The most interesting aspect of the Brody chapter is how Shoemaker references a “shoot interview” on YouTube where the traditionally reserved grappler speaks openly about the inner-workings of his sacredly hushed business.

You can find tons of “shoot interviews” where wrestlers reveal their thoughts on past characters, matches, co-workers and bosses. In 2014, it’s almost passé.

But in 1987, pro wrestling’s magicians had not yet exposed their tricks to the public.

It’s almost unfathomable to believe Brody, of all people, would be the man to peel back the curtain even a smidge.

It’s more jarring than listening to the Undertaker comment on Triple H’s DVD.

So whose voice can be heard conducting this historic interview?

Dave Meltzer? Bill Apter? Mike Adamle?

Shoemaker doesn’t know – but I do.

It’s my uncle.

“It was my first job,” he, who wishes to remain anonymous, said. “I was a weekend sports anchor/weekday reporter and photographer for a small NBC affiliate in southern West Virginia.”

One year before Brody’s death, my uncle foggily recalls the rebellious brawler was scheduled to compete at the Brushfork Armory.

“I don’t remember how the studio interview got set up,” he said. “I was wrestling-minded at the time, so I probably noticed the card and may have initiated contact with the promoter.”

Within the first three minutes of the video, Brody commits sacrilege by revealing his real name, Frank Goodish, and that he used to produce the World Class Championship Wrestling television show.

Only because he assumed the camera wasn’t filming yet.

“I honored Frank’s wishes by never showing that part on the air,” my uncle said. “But now the raw footage is out there on the Internet. I guess it’s for the best because now people get to see a different side of him.”

As the scarred caveman pontificates on the health of the industry, he claimed that wrestlers were no longer “fat and blonde,” but “well-conditioned athletes” as evidenced by his and fellow competitors’ high school and college athletic background.

Explaining how it feels to be cheered in one city and jeered in another, Brody offered a glimpse into his psychological prowess by breaking down the different crowds’ rationales for their reactions toward him.

In the most surprising moment of the interview, Brody said that cable TV and WWE’s international expansion was best for business, even though he etched his legacy as a journeyman. Brody justified this head scratcher by expressing the potential benefits of global access thanks to cable TV projecting the wrasslers into foreign homes.
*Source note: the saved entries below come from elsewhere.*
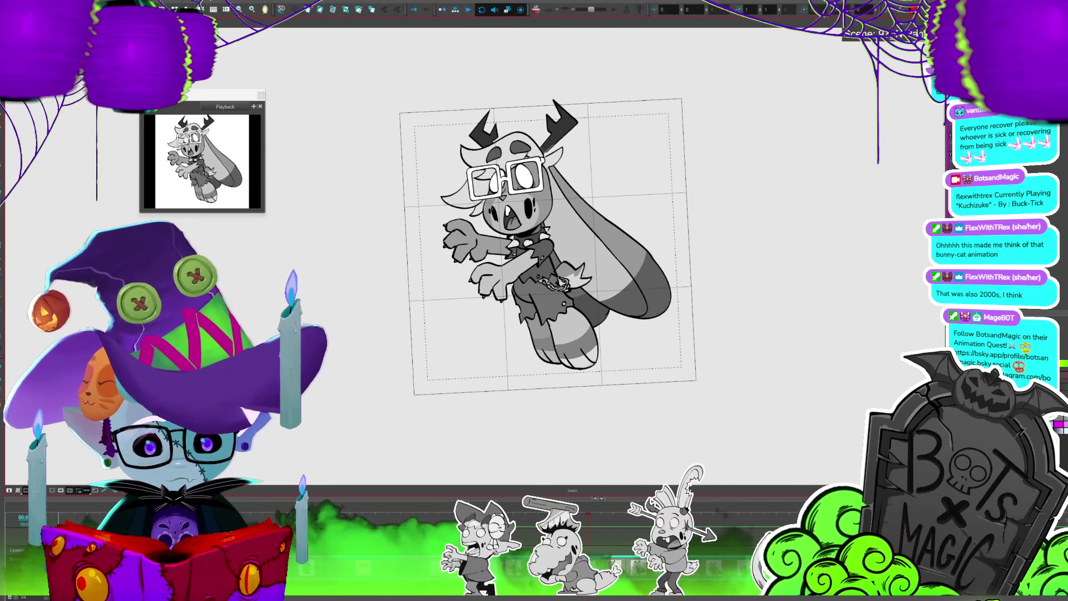
scroll(608, 160, up, 1)
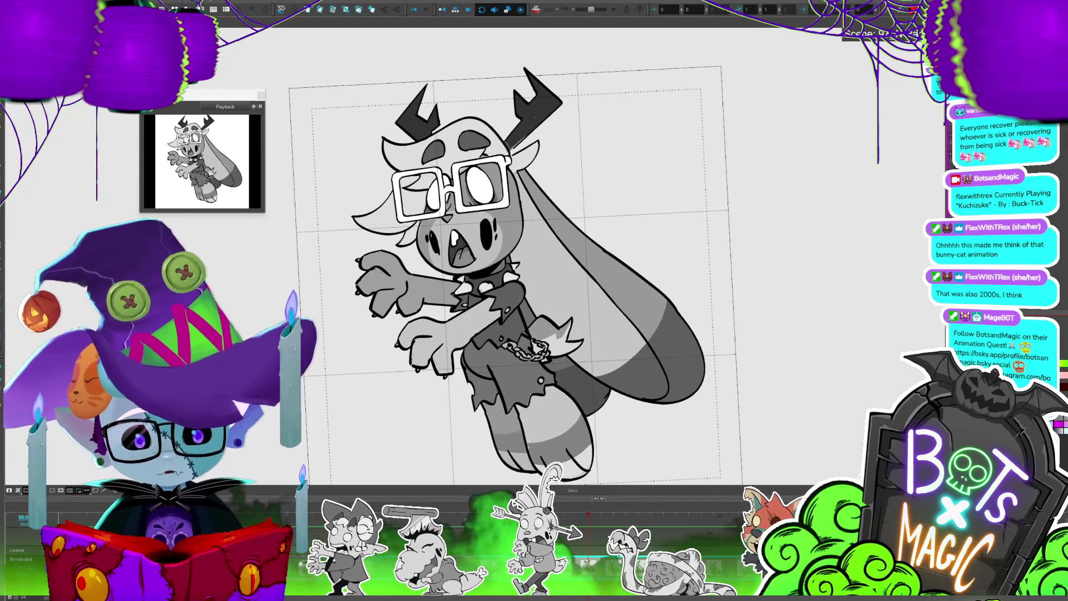
Sketch red guide arcs for the ear's swing path, then delete the looping guide stroke
key(alt+b)
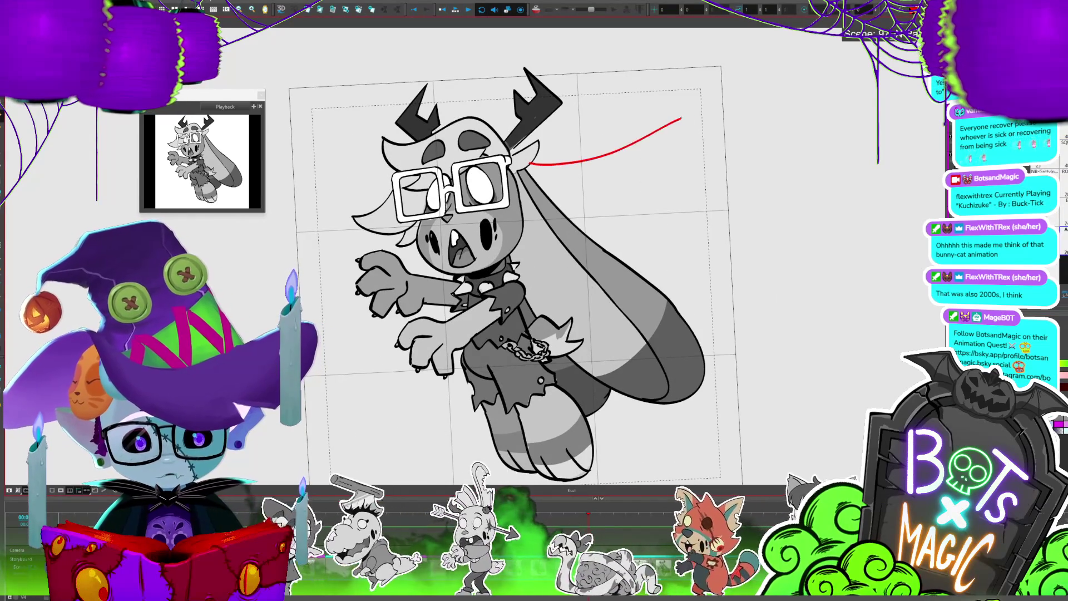
key(ctrl+z)
drag(530, 161, 610, 181)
“He blew me away with how articulate he was,” my uncle said. “I was impressed with his depth as a person, as well as his depth as a character.”

These days, my uncle only follows sports entertainment during “WrestleMania” season. But he becomes reacquainted with his old love whenever he’s on the phone with his proud nephew.

“In the 27 years since that interview, I have been privileged to cover a handful of Final Fours, two NCAA basketball championships, the Stanley Cup finals, the National Finals Rodeo in Las Vegas, the Daytona 500 and two U.S. Open golf tournaments,” my uncle said. “The interviews I conducted during those events have been long forgotten or soon will be, but the 22 minutes with Brody speaks louder today than it did back then. And that’s not because of the interviewer, but because as was the case with his matches, Brody carried it.”

In the aftermath of Ultimate Warrior’s untimely passing, the one positive is that after years of estrangement, the tassel-bound, face painted superhero was able to mend fences with Vince McMahon to say goodbye to his fans.

On the other hand, Brody didn’t have that platform of the WWE Universe. But he did have a borderline “shoot interview” to connect with his fans long after his untimely death.

It might be a grainy video for a small-town news station, but knowing Brody a little better as we do now, I think he’d be satisfied.